> [Supplied data]:
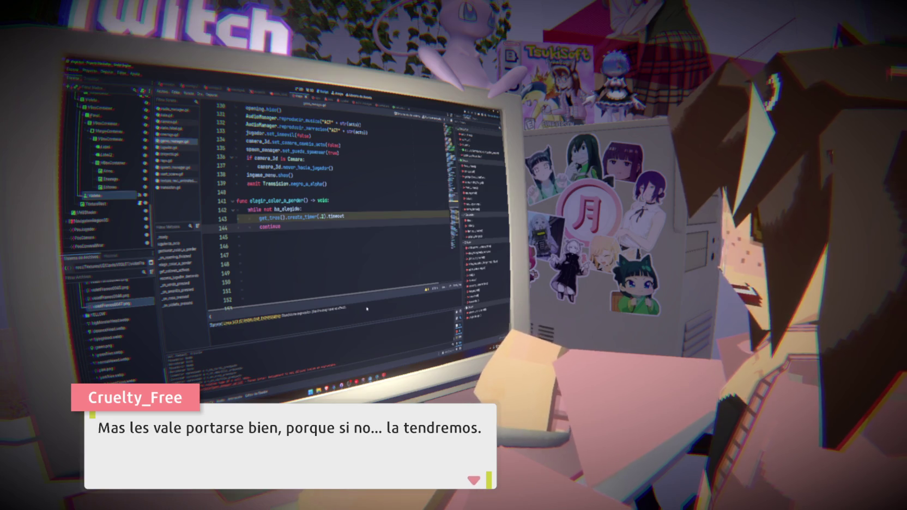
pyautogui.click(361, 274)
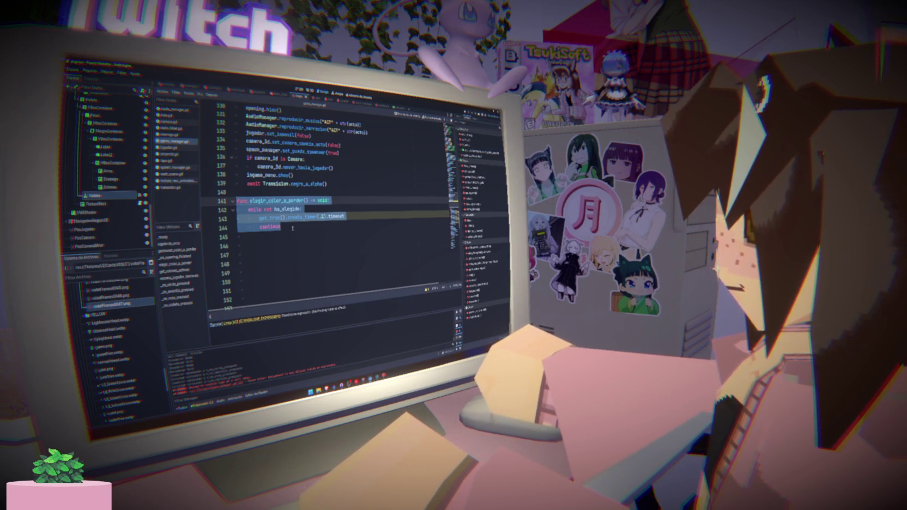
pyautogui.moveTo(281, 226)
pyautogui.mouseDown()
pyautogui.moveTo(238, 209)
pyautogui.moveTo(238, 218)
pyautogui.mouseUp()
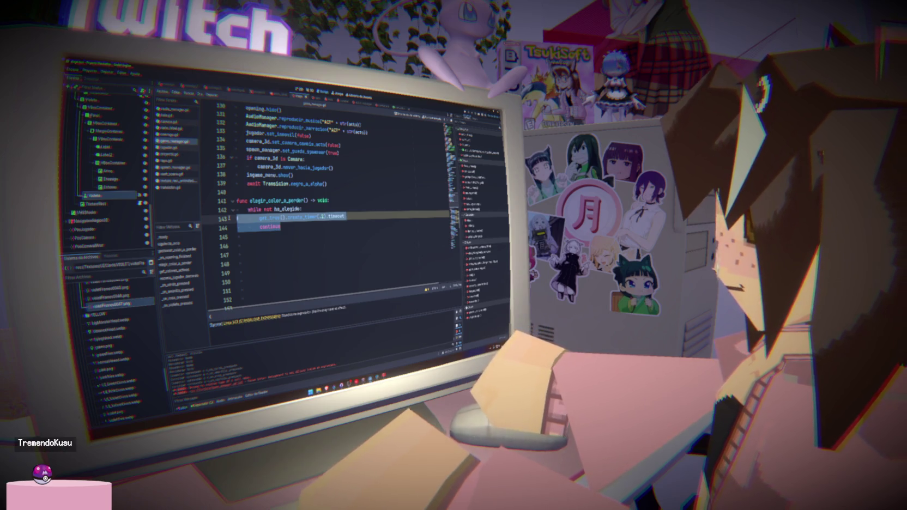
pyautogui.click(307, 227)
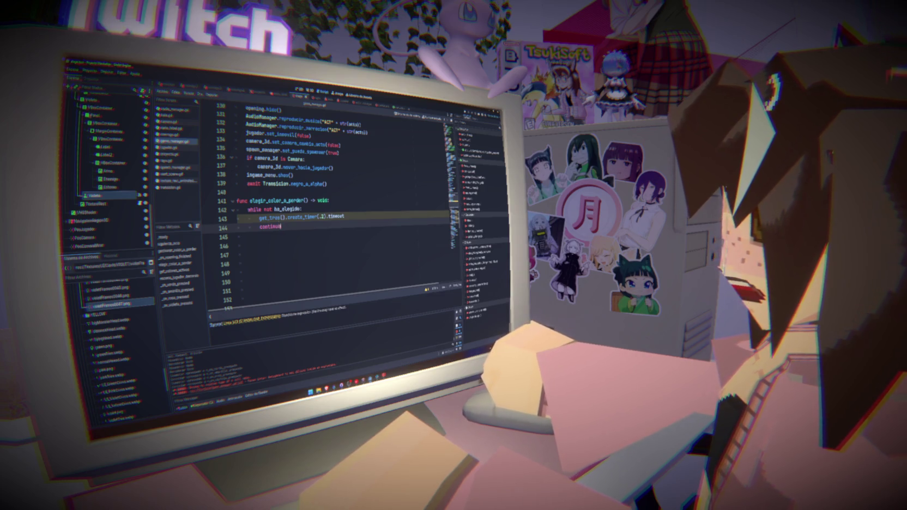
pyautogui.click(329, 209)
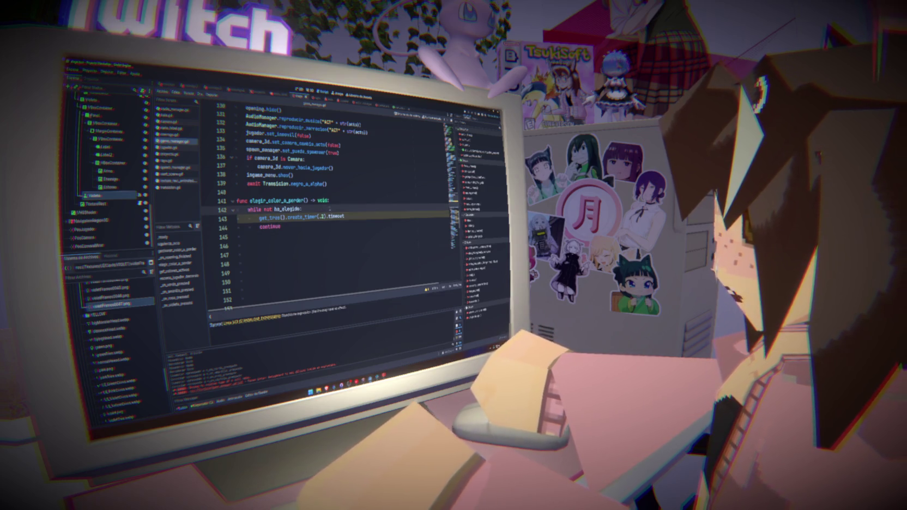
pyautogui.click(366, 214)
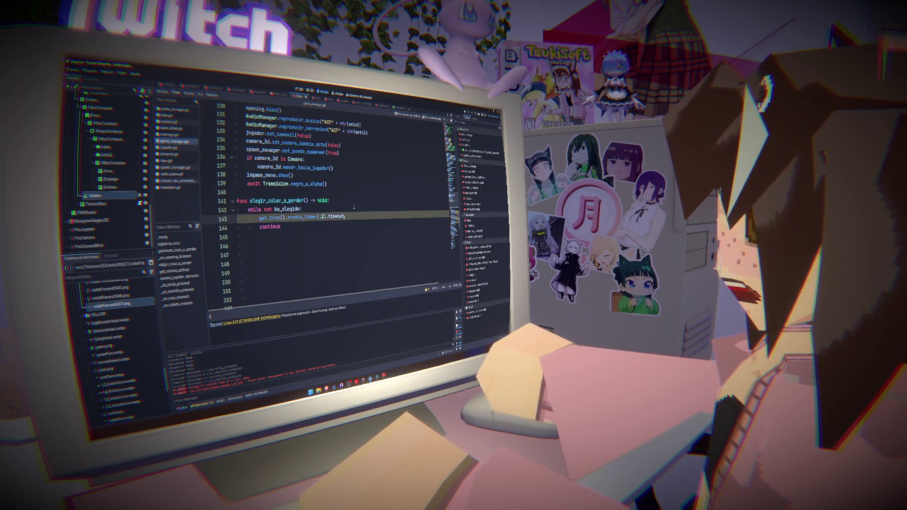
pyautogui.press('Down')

> [The problem]: Find the lines above that contain the word "moveTo" and copy each one.

> [Response to the exercise]:
pyautogui.moveTo(281, 226)
pyautogui.moveTo(238, 209)
pyautogui.moveTo(238, 218)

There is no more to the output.